What is the hard evidence that this approach to risk, coupled with TOBAM’s diversification focus, delivers results?
The firm shows that, when back-tested, its TOBAM LBRTY Emerging Market Equity Index (base currency – dollars) delivered returns from August 2008 to December 2023 of 183.18 per cent, against the Bloomberg Emerging Market L/M TR benchmark of 76.78 per cent. That equates to an annualised return of 7.02 per cent for the strategy, almost three times the benchmark’s result. Volatility, at 18.36 per cent, was slightly below that of the benchmark.
The new LBRTY® strategy is available via three UCITS-Luxembourg-registered equities vehicles, a global fund, a global ex-US fund and an emerging markets fund. The new LBRTY strategy is the “fourth pillar” of TOBAM’s core investment capabilities, which include its Maximum Diversification methodology and range of indices, the research-based Solutions division that builds solutions for institutions and the first open-ended Bitcoin fund in the world.
In its presentations, TOBAM cites academic research that considers 122 democratisations and 71 reversals from democracy based on data from 1960 until 2010. The data shows a positive causal effect of democracy on economic growth.

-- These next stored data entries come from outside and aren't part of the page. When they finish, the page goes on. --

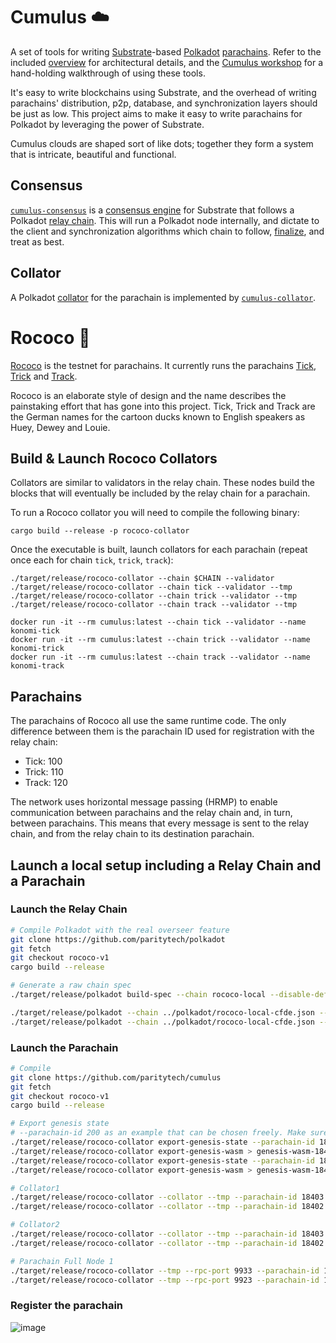 # Cumulus :cloud:

A set of tools for writing [Substrate](https://substrate.dev/)-based
[Polkadot](https://wiki.polkadot.network/en/)
[parachains](https://wiki.polkadot.network/docs/en/learn-parachains). Refer to the included
[overview](docs/overview.md) for architectural details, and the
[Cumulus workshop](https://substrate.dev/cumulus-workshop) for a hand-holding walkthrough
of using these tools.

It's easy to write blockchains using Substrate, and the overhead of writing parachains'
distribution, p2p, database, and synchronization layers should be just as low. This project aims to
make it easy to write parachains for Polkadot by leveraging the power of Substrate.

Cumulus clouds are shaped sort of like dots; together they form a system that is intricate,
beautiful and functional.

## Consensus

[`cumulus-consensus`](consensus) is a
[consensus engine](https://substrate.dev/docs/en/knowledgebase/advanced/consensus) for Substrate
that follows a Polkadot
[relay chain](https://wiki.polkadot.network/docs/en/learn-architecture#relay-chain). This will run a
Polkadot node internally, and dictate to the client and synchronization algorithms which chain to
follow,
[finalize](https://wiki.polkadot.network/docs/en/learn-consensus#probabilistic-vs-provable-finality),
and treat as best.

## Collator

A Polkadot [collator](https://wiki.polkadot.network/docs/en/learn-collator) for the parachain is
implemented by [`cumulus-collator`](collator).

# Rococo :crown:

[Rococo](https://polkadot.js.org/apps/?rpc=wss://rococo-rpc.polkadot.io) is the testnet for
parachains. It currently runs the parachains
[Tick](https://polkadot.js.org/apps/?rpc=wss://tick-rpc.polkadot.io),
[Trick](https://polkadot.js.org/apps/?rpc=wss://trick-rpc.polkadot.io) and
[Track](https://polkadot.js.org/apps/?rpc=wss://track-rpc.polkadot.io).

Rococo is an elaborate style of design and the name describes the painstaking effort that has gone
into this project. Tick, Trick and Track are the German names for the cartoon ducks known to English
speakers as Huey, Dewey and Louie.

## Build & Launch Rococo Collators

Collators are similar to validators in the relay chain. These nodes build the blocks that will
eventually be included by the relay chain for a parachain.

To run a Rococo collator you will need to compile the following binary:

```
cargo build --release -p rococo-collator
```

Once the executable is built, launch collators for each parachain (repeat once each for chain
`tick`, `trick`, `track`):

```
./target/release/rococo-collator --chain $CHAIN --validator
./target/release/rococo-collator --chain tick --validator --tmp
./target/release/rococo-collator --chain trick --validator --tmp
./target/release/rococo-collator --chain track --validator --tmp

docker run -it --rm cumulus:latest --chain tick --validator --name konomi-tick
docker run -it --rm cumulus:latest --chain trick --validator --name konomi-trick
docker run -it --rm cumulus:latest --chain track --validator --name konomi-track
```

## Parachains

The parachains of Rococo all use the same runtime code. The only difference between them is the
parachain ID used for registration with the relay chain:

-   Tick: 100
-   Trick: 110
-   Track: 120

The network uses horizontal message passing (HRMP) to enable communication between parachains and
the relay chain and, in turn, between parachains. This means that every message is sent to the relay
chain, and from the relay chain to its destination parachain.

## Launch a local setup including a Relay Chain and a Parachain

### Launch the Relay Chain

```bash
# Compile Polkadot with the real overseer feature
git clone https://github.com/paritytech/polkadot
git fetch
git checkout rococo-v1
cargo build --release

# Generate a raw chain spec
./target/release/polkadot build-spec --chain rococo-local --disable-default-bootnode --raw > rococo-local-cfde.json

./target/release/polkadot --chain ../polkadot/rococo-local-cfde.json --alice --tmp
./target/release/polkadot --chain ../polkadot/rococo-local-cfde.json --bob --tmp --port 30334
```

### Launch the Parachain

```bash
# Compile
git clone https://github.com/paritytech/cumulus
git fetch
git checkout rococo-v1
cargo build --release

# Export genesis state
# --parachain-id 200 as an example that can be chosen freely. Make sure to everywhere use the same parachain id
./target/release/rococo-collator export-genesis-state --parachain-id 18402 > genesis-state-18402
./target/release/rococo-collator export-genesis-wasm > genesis-wasm-18402
./target/release/rococo-collator export-genesis-state --parachain-id 18403 > genesis-state-18403
./target/release/rococo-collator export-genesis-wasm > genesis-wasm-18403

# Collator1
./target/release/rococo-collator --collator --tmp --parachain-id 18403 --port 40335 --ws-port 9946 -- --execution wasm --chain ../polkadot/rococo-local-cfde.json --port 30337
./target/release/rococo-collator --collator --tmp --parachain-id 18402 --port 40325 --ws-port 9926 -- --execution wasm --chain ../polkadot/rococo-local-cfde.json --port 30327

# Collator2
./target/release/rococo-collator --collator --tmp --parachain-id 18403 --port 40336 --ws-port 9947 -- --execution wasm --chain ../polkadot/rococo-local-cfde.json --port 30338
./target/release/rococo-collator --collator --tmp --parachain-id 18402 --port 40326 --ws-port 9927 -- --execution wasm --chain ../polkadot/rococo-local-cfde.json --port 30328

# Parachain Full Node 1
./target/release/rococo-collator --tmp --rpc-port 9933 --parachain-id 18403 --port 40337 --ws-port 9948 --rpc-methods Unsafe --ws-external --rpc-cors all -- --execution wasm --chain ../polkadot/rococo-local-cfde.json --port 30339 --rpc-cors all
./target/release/rococo-collator --tmp --rpc-port 9923 --parachain-id 18402 --port 40327 --ws-port 9928 --rpc-methods Unsafe --ws-external --rpc-cors all -- --execution wasm --chain ../polkadot/rococo-local-cfde.json --port 30329 --rpc-cors all
```

### Register the parachain
![image](https://user-images.githubusercontent.com/2915325/99548884-1be13580-2987-11eb-9a8b-20be658d34f9.png)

A country that transitions from non-democracy to democracy achieves about 20 per cent higher GDP growth per capita in the next 25 years than a country that remains a non-democracy.
Away from all the number crunching appears to be a simple truth, which is that if you want to grow wealth over the long term, freedom and the rule of law work far better than authoritarian regimes. It’s an insight as old as recorded history, but it is good to see it validated in hard numbers.